→ **OBJETIVO DO EXERCÍCIO**
Dê continuidade ao texto sobre ressuscitação cardiopulmonar, começando logo após a última frase mostrada.

→ **TRECHO SELECIONADO**
Uma dúvida frequente de estudantes de fisioterapia refere-se às diferenças na RCP para populações específicas. Embora o foco da questão seja a RCP em adultos, vale destacar que em crianças, a relação compressão:ventilação pode ser 15:2 para profissionais de saúde com dois socorristas (mantendo-se 30:2 para leigos e profissional único), a profundidade é de 1/3 do diâmetro ântero-posterior do tórax, e a frequência é de 100-120/min, semelhante aos adultos.

Para gestantes no terceiro trimestre, um ajuste técnico importante é o deslocamento manual do útero para a esquerda durante as compressões, para aliviar a compressão da veia cava inferior. Este conhecimento específico, embora não abordado na questão original, é frequentemente cobrado em provas de residência e concursos para fisioterapeutas intensivistas.

✏️ Síntese e Prática

Os princípios fundamentais da ressuscitação cardiopulmonar abordados até aqui demonstram a importância do conhecimento técnico preciso para a execução correta do procedimento. Como observamos, os parâmetros específicos de compressões torácicas, ventilação e minimização de interrupções foram estabelecidos com base em evidências científicas sólidas que comprovam seu impacto na sobrevida e no prognóstico neurológico dos pacientes.

→ **ITENS APRESENTADOS**
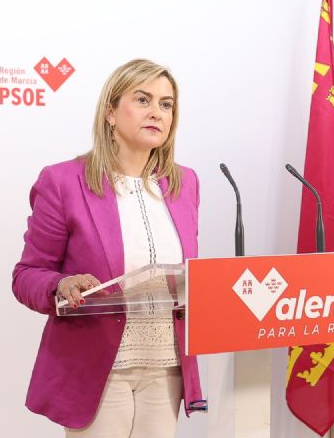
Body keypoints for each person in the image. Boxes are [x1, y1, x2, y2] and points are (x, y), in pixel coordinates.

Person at [12, 59, 205, 438]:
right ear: (110, 113)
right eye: (143, 99)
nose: (157, 112)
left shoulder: (185, 183)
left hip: (167, 366)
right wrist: (61, 285)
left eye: (166, 104)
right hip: (99, 367)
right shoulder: (64, 182)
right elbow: (26, 275)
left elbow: (187, 275)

→ **RESPOSTA DA TAREFA**
A correta aplicação destes conhecimentos, tanto na prática clínica quanto em questões de concurso, requer atenção meticulosa aos detalhes técnicos e às atualizações das diretrizes. O seguinte checklist ajudará a sistematizar a análise de questões sobre RCP:

CHECKLIST PARA ACERTAR QUESTÕES SOBRE RCP
  • Identificar o cenário específico (adulto/criança, SBV/SAV, com/sem via aérea avançada)
  • Verificar os valores numéricos citados (frequência, profundidade, tempo)
  • Atentar para modificadores como "pelo menos", "no máximo", "superior a"
  • Comparar com os valores-chave memorizados (frequência 100-120/min, profundidade 5-6 cm, etc.)
  • Verificar se a alternativa menciona a qualidade visual da ventilação (elevação torácica)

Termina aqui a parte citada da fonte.